Re: [RFC 2/2] fanotify: emit FAN_MODIFY_DIR on filesystem changes

Filip Štědronský <r.lkml@xxxxxxxxxx> · Tue, 14 Mar 2017 15:58:01 +0100

Hi,

On Tue, Mar 14, 2017 at 01:18:01PM +0200, Amir Goldstein wrote:
> I claim that fanotify filters event by mount not because it
> was a requirement, but because it was an implementation challenge
> to do otherwise.
>
> And I claim that what mount watchers are really interested in is
> "all the changes that happen in the file system in the area
>  that is visible to me through this mount point".
>
> In other words, an indexer needs to know if files were modified\
> create/deleted if that indexer sits in container host namespace
> regardless if those files were modified from within a container
> namespace.
> 
> It's not a matter of security/isolation. It's a matter of functionality.
> I agree that for some event (e.g. permission events) it is possible
> to argue both ways (i.e. that the namespace context should be used
> as a filter for events).
> But for the new proposed events (FS_MODIFY_DIR), I really don't
> see the point in isolation by mount/namespace.

there are basically two classes of uses for a fantotify-like
interface:

(1) Keeping an up-to-date representation of the file system.
    For this, superblock watches are clearly what you want.

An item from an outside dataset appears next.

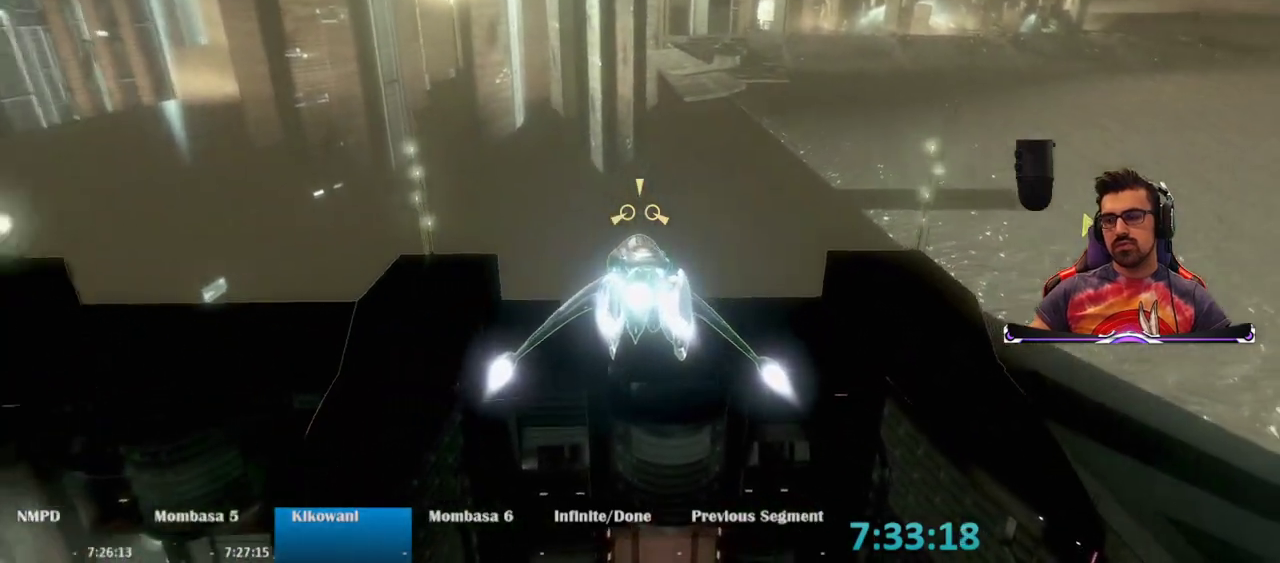
{"keys": ["w"], "mouse": ["right"], "events": []}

      * You are interested to know the current state of the
        filesystem so you need to know about every change, 
        regardless of where it came from.
      * As I mentioned earlier, in case of remote, ditributed
        and virtual filesystems, the change might come from
        within the filesystem itself (if the protocol supports
        reporting such changes). This can probably be
        implemented only with superblock-scoped watches because
        the change is fundamentally not related to any mount.
      * Some filesystems might also support change journalling
        and it might be concievable to extend the API in the
        future to report "past" events (for example by passing
        sequence number of last seen event or similar).
      * The argument about containers escaping change notification
        you mentioned earlier.

    All those factors speak greatly in favour of superblock
    watches.

(2) Tracking filesystem *activity*. Now you are not building
    an image of current filesystem state but rather a log of
    what happened. Perhaps you are also interested in who
    (user/process/...) did what. Permission events also fit
    mostly in this category.

    For those it *might* make sense to have mount-scoped
    watches, for example if you want to monitor only one
    container or a subset of processes.

We both concentrate on the first but we shouldn't forget about
the second, which was one of the original motivations for
fanotify.

Thus I conclude that it might be desirable to implement
mount-scoped filename events in the long run. Even though
I agree that the sb-scoped events are more important because
they cover more use cases and you can do additional filtering
(e.g. by pid) if deemed necessary.

This would require:

(a) Sprinkling the callers of vfs_* with fanotify calls
    as I did, or
(b) Creating wrapper functions like vfs_path_unlink & co.
    that would make the necessary fanotify call (and probably
    tell the lower function not to generate another
    notification), as I suggested earlier.
(c) Give the vfs_* functions an *optional* vfsmount argument.

In the end I probably find (c) the most elegant but this
can be discussed later, even after your changes are merged.

Filip